:: THE DATA

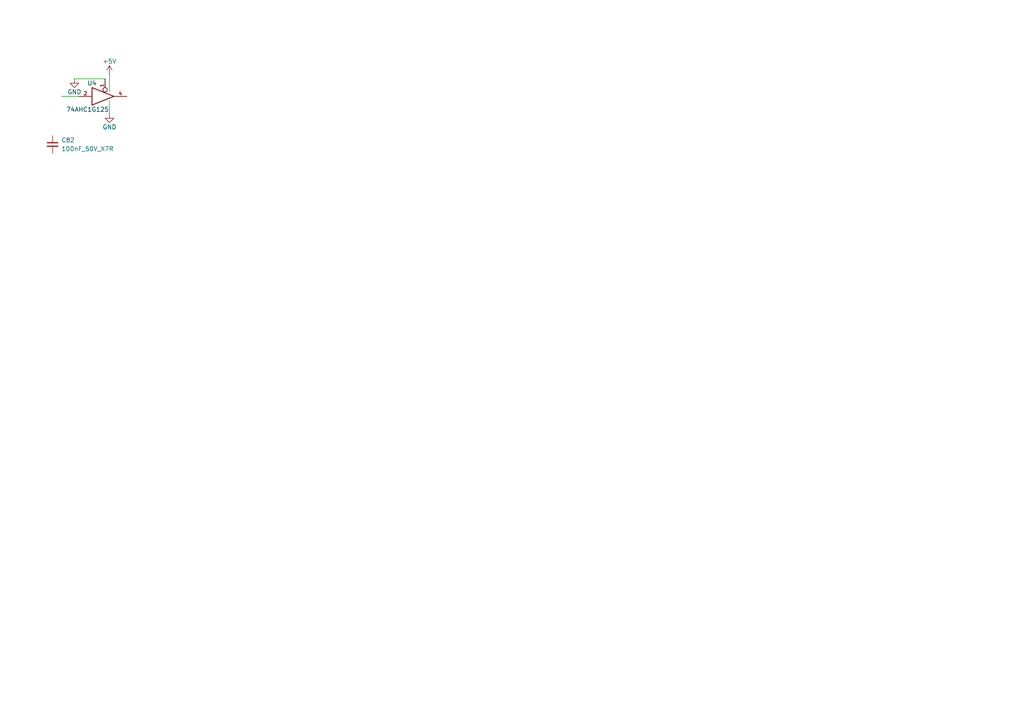
<source format=kicad_sch>
(kicad_sch
	(version 20250114)
	(generator "eeschema")
	(generator_version "9.0")
	(uuid "aed0672a-d863-418f-8cb4-1f88529c7f72")
	(paper "A4")
	
	(wire
		(pts
			(xy 17.78 27.94) (xy 22.86 27.94)
		)
		(stroke
			(width 0)
			(type default)
		)
		(uuid "4b575466-db6d-4a49-b2fb-8857dc586a0d")
	)
	(wire
		(pts
			(xy 31.75 21.59) (xy 31.75 26.67)
		)
		(stroke
			(width 0)
			(type default)
		)
		(uuid "6e2fe283-9d08-417c-910e-af28ca4edabd")
	)
	(wire
		(pts
			(xy 21.59 22.86) (xy 30.48 22.86)
		)
		(stroke
			(width 0)
			(type default)
		)
		(uuid "84c5b619-f234-4364-bd9f-856b8e02f2a9")
	)
	(wire
		(pts
			(xy 31.75 29.21) (xy 31.75 33.02)
		)
		(stroke
			(width 0)
			(type default)
		)
		(uuid "abfbf31c-e135-4ea8-bac0-42b257f10c46")
	)
	(symbol
		(lib_id "jlcpcb-basic-capacitor-0402:100nF,50V,X7R ")
		(at 15.24 41.91 0)
		(unit 1)
		(exclude_from_sim no)
		(in_bom yes)
		(on_board yes)
		(dnp no)
		(fields_autoplaced yes)
		(uuid "16804ce6-6dc0-4647-a714-e077cb6c9b76")
		(property "Reference" "C82"
			(at 17.78 40.64 0)
			(effects
				(font
					(size 1.27 1.27)
				)
				(justify left)
			)
		)
		(property "Value" "100nF_50V_X7R"
			(at 17.78 43.18 0)
			(effects
				(font
					(size 1.27 1.27)
				)
				(justify left)
			)
		)
		(property "Footprint" "tom-passives:C_0402_1005Metric"
			(at 15.24 41.91 0)
			(effects
				(font
					(size 1.27 1.27)
				)
				(hide yes)
			)
		)
		(property "Datasheet" "https://datasheet.lcsc.com/lcsc/1810191222_Samsung-Electro-Mechanics-CL05B104KB54PNC_C307331.pdf"
			(at 15.24 41.91 0)
			(effects
				(font
					(size 1.27 1.27)
				)
				(hide yes)
			)
		)
		(property "Description" ""
			(at 15.24 41.91 0)
			(effects
				(font
					(size 1.27 1.27)
				)
			)
		)
		(property "LCSC" "C307331"
			(at 15.24 41.91 0)
			(effects
				(font
					(size 0.001 0.001)
				)
				(hide yes)
			)
		)
		(property "MFG" "Samsung Electro-Mechanics"
			(at 15.24 41.91 0)
			(effects
				(font
					(size 0.001 0.001)
				)
				(hide yes)
			)
		)
		(property "MFGPN" "CL05B104KB54PNC"
			(at 15.24 41.91 0)
			(effects
				(font
					(size 0.001 0.001)
				)
				(hide yes)
			)
		)
		(pin "2"
			(uuid "3648785e-fbac-4603-9a43-e25e430c0aa3")
		)
		(pin "1"
			(uuid "22d421c7-3ac0-49f2-ba2e-d75a483ab165")
		)
		(instances
			(project "process"
				(path "/38556ec1-e6ab-48ab-b818-d502faddc6c8/889c5584-195f-43e3-8e60-e64177c194cf"
					(reference "C82")
					(unit 1)
				)
			)
		)
	)
	(symbol
		(lib_id "power:GND")
		(at 31.75 33.02 0)
		(unit 1)
		(exclude_from_sim no)
		(in_bom yes)
		(on_board yes)
		(dnp no)
		(uuid "48e48ee7-29a7-4386-8669-df04e350da86")
		(property "Reference" "#PWR017"
			(at 31.75 39.37 0)
			(effects
				(font
					(size 1.27 1.27)
				)
				(hide yes)
			)
		)
		(property "Value" "GND"
			(at 31.75 36.83 0)
			(effects
				(font
					(size 1.27 1.27)
				)
			)
		)
		(property "Footprint" ""
			(at 31.75 33.02 0)
			(effects
				(font
					(size 1.27 1.27)
				)
				(hide yes)
			)
		)
		(property "Datasheet" ""
			(at 31.75 33.02 0)
			(effects
				(font
					(size 1.27 1.27)
				)
				(hide yes)
			)
		)
		(property "Description" ""
			(at 31.75 33.02 0)
			(effects
				(font
					(size 1.27 1.27)
				)
			)
		)
		(pin "1"
			(uuid "283c9f42-f3d8-42ca-8ad0-b3cf512ee406")
		)
		(instances
			(project "process"
				(path "/38556ec1-e6ab-48ab-b818-d502faddc6c8/889c5584-195f-43e3-8e60-e64177c194cf"
					(reference "#PWR017")
					(unit 1)
				)
			)
		)
	)
	(symbol
		(lib_id "power:+5V")
		(at 31.75 21.59 0)
		(unit 1)
		(exclude_from_sim no)
		(in_bom yes)
		(on_board yes)
		(dnp no)
		(uuid "5612a3ff-ef0c-4699-9647-5f7434f58361")
		(property "Reference" "#PWR016"
			(at 31.75 25.4 0)
			(effects
				(font
					(size 1.27 1.27)
				)
				(hide yes)
			)
		)
		(property "Value" "+5V"
			(at 31.75 17.78 0)
			(effects
				(font
					(size 1.27 1.27)
				)
			)
		)
		(property "Footprint" ""
			(at 31.75 21.59 0)
			(effects
				(font
					(size 1.27 1.27)
				)
				(hide yes)
			)
		)
		(property "Datasheet" ""
			(at 31.75 21.59 0)
			(effects
				(font
					(size 1.27 1.27)
				)
				(hide yes)
			)
		)
		(property "Description" ""
			(at 31.75 21.59 0)
			(effects
				(font
					(size 1.27 1.27)
				)
			)
		)
		(pin "1"
			(uuid "da54df5d-5662-45e0-9bdf-f07f8899cab2")
		)
		(instances
			(project "process"
				(path "/38556ec1-e6ab-48ab-b818-d502faddc6c8/889c5584-195f-43e3-8e60-e64177c194cf"
					(reference "#PWR016")
					(unit 1)
				)
			)
		)
	)
	(symbol
		(lib_id "tom-semiconductors:74AHC1G125")
		(at 30.48 27.94 0)
		(unit 1)
		(exclude_from_sim no)
		(in_bom yes)
		(on_board yes)
		(dnp no)
		(uuid "749ac667-22fc-4a92-9ec3-01050c631eef")
		(property "Reference" "U4"
			(at 26.67 24.13 0)
			(effects
				(font
					(size 1.27 1.27)
				)
			)
		)
		(property "Value" "74AHC1G125"
			(at 25.4 31.75 0)
			(effects
				(font
					(size 1.27 1.27)
				)
			)
		)
		(property "Footprint" "tom-semiconductors:SOT-23-5"
			(at 30.48 27.94 0)
			(effects
				(font
					(size 1.27 1.27)
				)
				(hide yes)
			)
		)
		(property "Datasheet" "http://www.ti.com/lit/sg/scyt129e/scyt129e.pdf"
			(at 30.48 27.94 0)
			(effects
				(font
					(size 1.27 1.27)
				)
				(hide yes)
			)
		)
		(property "Description" ""
			(at 30.48 27.94 0)
			(effects
				(font
					(size 1.27 1.27)
				)
			)
		)
		(property "LCSC" "C7468"
			(at 30.48 27.94 0)
			(effects
				(font
					(size 1.27 1.27)
				)
				(hide yes)
			)
		)
		(pin "3"
			(uuid "f3bfef3c-8022-450a-b8ee-62969e10f5b3")
		)
		(pin "2"
			(uuid "7f8f5f2b-fe3f-454d-8ebf-e58af03c4b77")
		)
		(pin "1"
			(uuid "90f6fd8f-4ae3-46ab-b0af-fbe740d54739")
		)
		(pin "5"
			(uuid "1cd71f2d-5ca6-47cf-8edc-af35a7f4763d")
		)
		(pin "4"
			(uuid "192c468f-81e5-4ede-ba59-ac26458fe427")
		)
		(instances
			(project "process"
				(path "/38556ec1-e6ab-48ab-b818-d502faddc6c8/889c5584-195f-43e3-8e60-e64177c194cf"
					(reference "U4")
					(unit 1)
				)
			)
		)
	)
	(symbol
		(lib_id "power:GND")
		(at 21.59 22.86 0)
		(unit 1)
		(exclude_from_sim no)
		(in_bom yes)
		(on_board yes)
		(dnp no)
		(uuid "c84d315c-1a39-4191-b10a-b55e4f28cc5b")
		(property "Reference" "#PWR015"
			(at 21.59 29.21 0)
			(effects
				(font
					(size 1.27 1.27)
				)
				(hide yes)
			)
		)
		(property "Value" "GND"
			(at 21.59 26.67 0)
			(effects
				(font
					(size 1.27 1.27)
				)
			)
		)
		(property "Footprint" ""
			(at 21.59 22.86 0)
			(effects
				(font
					(size 1.27 1.27)
				)
				(hide yes)
			)
		)
		(property "Datasheet" ""
			(at 21.59 22.86 0)
			(effects
				(font
					(size 1.27 1.27)
				)
				(hide yes)
			)
		)
		(property "Description" ""
			(at 21.59 22.86 0)
			(effects
				(font
					(size 1.27 1.27)
				)
			)
		)
		(pin "1"
			(uuid "abb8d1a2-7bb6-4e9f-b9a6-d0f6caccf819")
		)
		(instances
			(project "process"
				(path "/38556ec1-e6ab-48ab-b818-d502faddc6c8/889c5584-195f-43e3-8e60-e64177c194cf"
					(reference "#PWR015")
					(unit 1)
				)
			)
		)
	)
)

</source>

::::

Look for the word "semiconductors" in every line of the records. State how many lines contain it, and write only the number.

2